Ukraine said yesterday it was treating an explosion on a pipeline carrying Russian natural gas to the rest of Europe as a possible “act of terrorism”.

The government, which is facing a rebellion by pro-Russian separatists in east Ukraine, said the blast in central Ukraine – one day after Russia cut gas supplies to Kiev in a pricing dispute – did not disrupt gas flows to the EU.

But Interior Minister Arsen Avakov said: “Several theories of what happened are being considered including the key theory – an act of terrorism.

“According to local residents, they heard two big bangs just before the explosion which could indicate they were deliberate.”

The Energy Ministry also suggested there may have been foul play, without speculating who might have been behind the blast.

“It is not the first attempted terrorist attack on the Ukrainian gas transportation system,” the ministry said in a statement, referring to two explosions on transit pipelines in the western part of the country in May.

Yesterday’s blast was in the Poltava region, which is far from the violence that has rocked east Ukraine, where the pro-Russian separatists have risen up against central rule.

The Urengoy-Pomary-Uzhgorod which was hit yesterday is the main transit pipeline carrying Russian gas to the EU via Ukraine.

Kiev’s relations with Moscow are in crisis following Russia’s annexation of the Crimea region.

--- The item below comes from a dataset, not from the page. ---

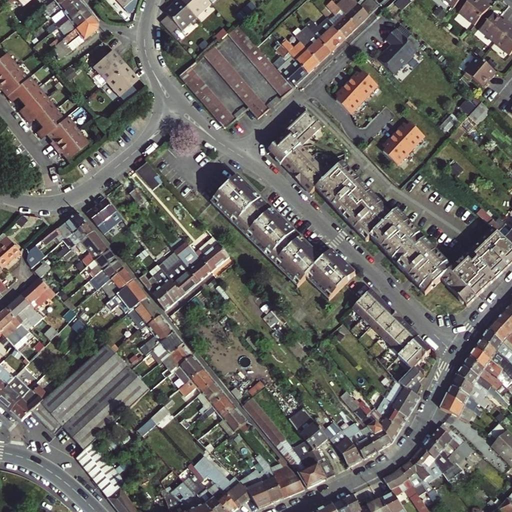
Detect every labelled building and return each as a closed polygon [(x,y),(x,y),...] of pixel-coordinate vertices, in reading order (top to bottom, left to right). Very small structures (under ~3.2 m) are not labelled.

Russia stopped supplying Ukraine with gas on Monday but Kiev said it was guaranteeing the gas flow to the EU.

Police in Poltava region said the blast was at 1.20pm and hit the pipeline about two metres below a field. There were no casualties.

Video footage showed smoke rising high into the sky.

Ukrainian state-run gas transport monopoly Ukrtransgaz said there was no disruption and a source at Russian gas producer Gazprom said: “Exports have not been cut. There is a parallel pipeline.”

The emergency services said the blast was caused by the pipeline becoming depressurised, though it did not say what caused it to do so.

• Ukraine’s leaders are puzzling over how to cut off Russian support for a separatist rebellion in the east of the country but one of its richest men thinks he has the answer.

Billionaire businessman Ihor Kolomoisky has suggested building a wall along the almost 2,000km land border with Russia to prevent fighters and weapons flooding in.

The idea may sound absurd but Kolomoisky has offered to stump up €100 million to fund the two-metre-high wall of reinforced steel, complete with electronic alarms, trenches and minefields.

What’s more, it’s been done before. Israel has constructed a barrier to keep out Palestinian militants. China built the Great Wall to stop invaders. Soviet-led East Germany erected the Berlin Wall, though more to keep people in than out.

“We can take on this project from start to finish,” said Alexei Burik, deputy head of the Dnipropetrovsk region where Kolomoisky is the governor, offering to lead construction work.

President Petro Poroshenko may or may not be about to build such a wall but the growing discussion of the oligarch’s idea highlights deep security concerns in Ukraine, three months after Russia annexed the Black Sea peninsula of Crimea.

The Russian invasion of east Ukraine expected by many Ukrainians has not come. But in several weeks of fighting, pro-Russian separatists have seized a number of border posts, enabling them to bring in weapons and other supplies.

Securing the long and winding, and notoriously porous, border has become Poroshenko’s most pressing problem as he tries to put down the rebellion and hold Ukraine together.

Kolomoisky, a 51-year-old banking, media, energy and metallurgy magnate with a fortune estimated by Forbes magazine at $1.8 billion, has presented his plan to Poroshenko and reckons the wall can be built in about six months.